## Task to carry out:
Every entry, from first to last, must be written out exactly.

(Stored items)

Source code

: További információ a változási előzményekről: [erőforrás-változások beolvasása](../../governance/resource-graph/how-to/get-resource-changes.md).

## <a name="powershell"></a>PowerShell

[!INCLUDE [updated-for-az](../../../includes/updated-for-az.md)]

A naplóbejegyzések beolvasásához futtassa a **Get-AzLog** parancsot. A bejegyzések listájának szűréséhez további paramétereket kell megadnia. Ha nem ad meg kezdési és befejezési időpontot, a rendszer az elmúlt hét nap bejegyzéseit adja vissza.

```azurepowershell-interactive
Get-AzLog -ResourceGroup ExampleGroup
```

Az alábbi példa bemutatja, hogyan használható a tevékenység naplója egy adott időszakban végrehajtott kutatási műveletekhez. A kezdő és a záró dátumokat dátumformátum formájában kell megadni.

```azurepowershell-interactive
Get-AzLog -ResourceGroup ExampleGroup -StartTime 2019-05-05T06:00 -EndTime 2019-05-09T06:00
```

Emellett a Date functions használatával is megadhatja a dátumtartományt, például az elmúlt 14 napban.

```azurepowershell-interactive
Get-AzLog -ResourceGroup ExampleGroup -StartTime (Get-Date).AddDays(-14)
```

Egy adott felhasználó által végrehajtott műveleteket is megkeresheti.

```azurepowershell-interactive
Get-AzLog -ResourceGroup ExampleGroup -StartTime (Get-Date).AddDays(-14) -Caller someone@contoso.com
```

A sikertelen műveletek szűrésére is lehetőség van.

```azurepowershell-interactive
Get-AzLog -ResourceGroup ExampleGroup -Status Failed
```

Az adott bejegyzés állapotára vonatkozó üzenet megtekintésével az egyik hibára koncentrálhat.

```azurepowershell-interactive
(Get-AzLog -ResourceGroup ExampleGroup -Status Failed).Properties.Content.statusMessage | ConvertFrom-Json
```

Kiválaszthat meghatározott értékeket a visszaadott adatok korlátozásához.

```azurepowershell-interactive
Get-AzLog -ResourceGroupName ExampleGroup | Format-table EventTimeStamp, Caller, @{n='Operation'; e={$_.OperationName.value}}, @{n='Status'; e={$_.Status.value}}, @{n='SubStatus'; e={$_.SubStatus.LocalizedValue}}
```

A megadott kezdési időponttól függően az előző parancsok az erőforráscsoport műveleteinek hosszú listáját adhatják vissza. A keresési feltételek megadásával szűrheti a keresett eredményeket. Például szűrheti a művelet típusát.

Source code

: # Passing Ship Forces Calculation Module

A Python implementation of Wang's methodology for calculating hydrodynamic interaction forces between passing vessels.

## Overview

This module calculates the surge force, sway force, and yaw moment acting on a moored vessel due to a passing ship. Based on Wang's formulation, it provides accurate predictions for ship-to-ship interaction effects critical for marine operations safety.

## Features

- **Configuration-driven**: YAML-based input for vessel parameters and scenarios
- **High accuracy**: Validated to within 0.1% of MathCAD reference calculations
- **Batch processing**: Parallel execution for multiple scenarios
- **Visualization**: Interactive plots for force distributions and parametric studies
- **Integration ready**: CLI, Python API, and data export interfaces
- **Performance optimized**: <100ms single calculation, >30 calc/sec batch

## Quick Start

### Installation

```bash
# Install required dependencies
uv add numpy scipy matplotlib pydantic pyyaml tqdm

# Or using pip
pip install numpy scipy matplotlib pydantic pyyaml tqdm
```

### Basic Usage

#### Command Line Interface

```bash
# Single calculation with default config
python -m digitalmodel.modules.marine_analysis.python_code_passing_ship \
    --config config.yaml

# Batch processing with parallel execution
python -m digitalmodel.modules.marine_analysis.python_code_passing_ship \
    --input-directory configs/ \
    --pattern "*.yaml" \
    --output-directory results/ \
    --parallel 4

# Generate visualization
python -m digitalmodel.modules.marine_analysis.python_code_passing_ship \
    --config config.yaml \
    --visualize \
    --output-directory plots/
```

## Task result:
Source code

: További információ a változási előzményekről: [erőforrás-változások beolvasása](../../governance/resource-graph/how-to/get-resource-changes.md).

## <a name="powershell"></a>PowerShell

[!INCLUDE [updated-for-az](../../../includes/updated-for-az.md)]

A naplóbejegyzések beolvasásához futtassa a **Get-AzLog** parancsot. A bejegyzések listájának szűréséhez további paramétereket kell megadnia. Ha nem ad meg kezdési és befejezési időpontot, a rendszer az elmúlt hét nap bejegyzéseit adja vissza.

```azurepowershell-interactive
Get-AzLog -ResourceGroup ExampleGroup
```

Az alábbi példa bemutatja, hogyan használható a tevékenység naplója egy adott időszakban végrehajtott kutatási műveletekhez. A kezdő és a záró dátumokat dátumformátum formájában kell megadni.

```azurepowershell-interactive
Get-AzLog -ResourceGroup ExampleGroup -StartTime 2019-05-05T06:00 -EndTime 2019-05-09T06:00
```

Emellett a Date functions használatával is megadhatja a dátumtartományt, például az elmúlt 14 napban.

```azurepowershell-interactive
Get-AzLog -ResourceGroup ExampleGroup -StartTime (Get-Date).AddDays(-14)
```

Egy adott felhasználó által végrehajtott műveleteket is megkeresheti.

```azurepowershell-interactive
Get-AzLog -ResourceGroup ExampleGroup -StartTime (Get-Date).AddDays(-14) -Caller someone@contoso.com
```

A sikertelen műveletek szűrésére is lehetőség van.

```azurepowershell-interactive
Get-AzLog -ResourceGroup ExampleGroup -Status Failed
```

Az adott bejegyzés állapotára vonatkozó üzenet megtekintésével az egyik hibára koncentrálhat.

```azurepowershell-interactive
(Get-AzLog -ResourceGroup ExampleGroup -Status Failed).Properties.Content.statusMessage | ConvertFrom-Json
```

Kiválaszthat meghatározott értékeket a visszaadott adatok korlátozásához.

```azurepowershell-interactive
Get-AzLog -ResourceGroupName ExampleGroup | Format-table EventTimeStamp, Caller, @{n='Operation'; e={$_.OperationName.value}}, @{n='Status'; e={$_.Status.value}}, @{n='SubStatus'; e={$_.SubStatus.LocalizedValue}}
```

A megadott kezdési időponttól függően az előző parancsok az erőforráscsoport műveleteinek hosszú listáját adhatják vissza. A keresési feltételek megadásával szűrheti a keresett eredményeket. Például szűrheti a művelet típusát.

Source code

: # Passing Ship Forces Calculation Module

A Python implementation of Wang's methodology for calculating hydrodynamic interaction forces between passing vessels.

## Overview

This module calculates the surge force, sway force, and yaw moment acting on a moored vessel due to a passing ship. Based on Wang's formulation, it provides accurate predictions for ship-to-ship interaction effects critical for marine operations safety.

## Features

- **Configuration-driven**: YAML-based input for vessel parameters and scenarios
- **High accuracy**: Validated to within 0.1% of MathCAD reference calculations
- **Batch processing**: Parallel execution for multiple scenarios
- **Visualization**: Interactive plots for force distributions and parametric studies
- **Integration ready**: CLI, Python API, and data export interfaces
- **Performance optimized**: <100ms single calculation, >30 calc/sec batch

## Quick Start

### Installation

```bash
# Install required dependencies
uv add numpy scipy matplotlib pydantic pyyaml tqdm

# Or using pip
pip install numpy scipy matplotlib pydantic pyyaml tqdm
```

### Basic Usage

#### Command Line Interface

```bash
# Single calculation with default config
python -m digitalmodel.modules.marine_analysis.python_code_passing_ship \
    --config config.yaml

# Batch processing with parallel execution
python -m digitalmodel.modules.marine_analysis.python_code_passing_ship \
    --input-directory configs/ \
    --pattern "*.yaml" \
    --output-directory results/ \
    --parallel 4

# Generate visualization
python -m digitalmodel.modules.marine_analysis.python_code_passing_ship \
    --config config.yaml \
    --visualize \
    --output-directory plots/
```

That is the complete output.